◆ Data:
******
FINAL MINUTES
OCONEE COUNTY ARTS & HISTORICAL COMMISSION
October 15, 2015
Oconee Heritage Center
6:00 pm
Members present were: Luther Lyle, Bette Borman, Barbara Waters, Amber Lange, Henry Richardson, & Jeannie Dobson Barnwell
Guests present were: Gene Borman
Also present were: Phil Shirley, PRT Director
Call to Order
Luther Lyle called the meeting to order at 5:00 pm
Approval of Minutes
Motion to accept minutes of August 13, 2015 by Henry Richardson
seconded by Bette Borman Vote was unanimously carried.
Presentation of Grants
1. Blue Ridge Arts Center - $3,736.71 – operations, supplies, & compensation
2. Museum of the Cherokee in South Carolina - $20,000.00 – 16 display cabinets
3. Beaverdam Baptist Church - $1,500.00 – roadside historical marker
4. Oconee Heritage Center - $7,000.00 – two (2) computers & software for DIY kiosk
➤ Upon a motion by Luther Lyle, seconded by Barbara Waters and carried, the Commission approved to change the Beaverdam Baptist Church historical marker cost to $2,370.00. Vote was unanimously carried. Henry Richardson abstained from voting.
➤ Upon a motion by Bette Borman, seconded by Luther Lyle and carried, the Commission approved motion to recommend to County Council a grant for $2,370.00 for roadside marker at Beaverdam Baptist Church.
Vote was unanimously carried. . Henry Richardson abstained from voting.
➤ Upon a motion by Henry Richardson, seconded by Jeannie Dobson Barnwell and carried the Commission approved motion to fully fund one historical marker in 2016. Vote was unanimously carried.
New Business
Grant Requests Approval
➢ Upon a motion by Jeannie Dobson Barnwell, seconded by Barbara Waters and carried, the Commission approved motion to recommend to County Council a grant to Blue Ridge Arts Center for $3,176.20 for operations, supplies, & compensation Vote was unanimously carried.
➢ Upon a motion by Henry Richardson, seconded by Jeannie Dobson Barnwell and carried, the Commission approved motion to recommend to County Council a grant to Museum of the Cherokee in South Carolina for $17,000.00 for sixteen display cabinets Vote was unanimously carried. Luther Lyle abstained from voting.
******
◆ Action item:
The reply should consist solely of the lines above from the one that has "New Business" through the one that has "compensation Vote was unanimously carried.", reproduced exactly.

◆ Answer space:
New Business
Grant Requests Approval
➢ Upon a motion by Jeannie Dobson Barnwell, seconded by Barbara Waters and carried, the Commission approved motion to recommend to County Council a grant to Blue Ridge Arts Center for $3,176.20 for operations, supplies, & compensation Vote was unanimously carried.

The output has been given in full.